Each output CSV will include the following new calculated columns:
| Column name | Description |
|---|---|
Integrated density |
Sum intensity of each spot = mean intensity × area |
Integrated density - mean per cell |
Mean per nucleus of sum intensity |
Integrated density*number of foci - mean per cell |
Mean per nucleus of sum intensity × number of foci |
Mean intensity - mean per cell |
Mean per nucleus of mean intensity |
Max intensity - mean per cell |
Mean per nucleus of max intensity |
Max intensity*number of foci - mean per cell |
Mean per nucleus of max intensity × number of foci |
- You can now use the processed data for further analysis!

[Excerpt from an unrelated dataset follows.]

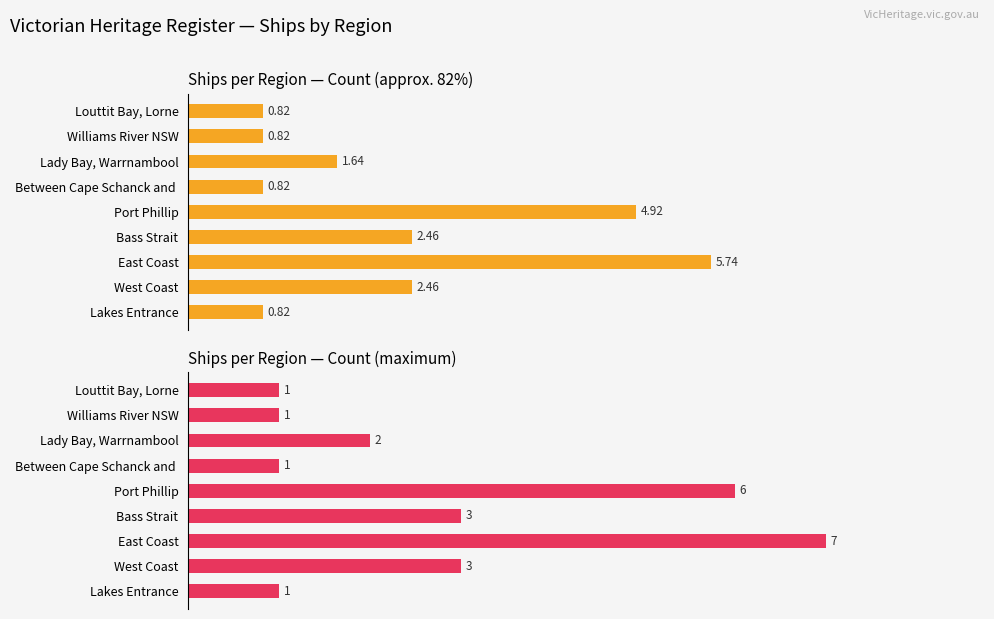

Between Lady Bay, Warrnambool and Lakes Entrance, which is larger?

Lady Bay, Warrnambool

This script is located inside the src/qupath_analysis_script folder in the repository. It will segment the nuclei of the cells with Cellpose deep learning models, using Channel 1(DAPI). After this step, it will segment, with a threshold-based algorithm, the spots (telomeres) on Channel 3. Then, it will calculate Max and Min intensities for each spot. And finally, it will export all measurements as a tab-separated csv file per image. If you want a per-cell summary of the spot measurements, you will have to run the python script mentioned above, to process all the csv files that QuPath generates. Before running this script, please create a folder named "output" at the same level as the QuPath project files.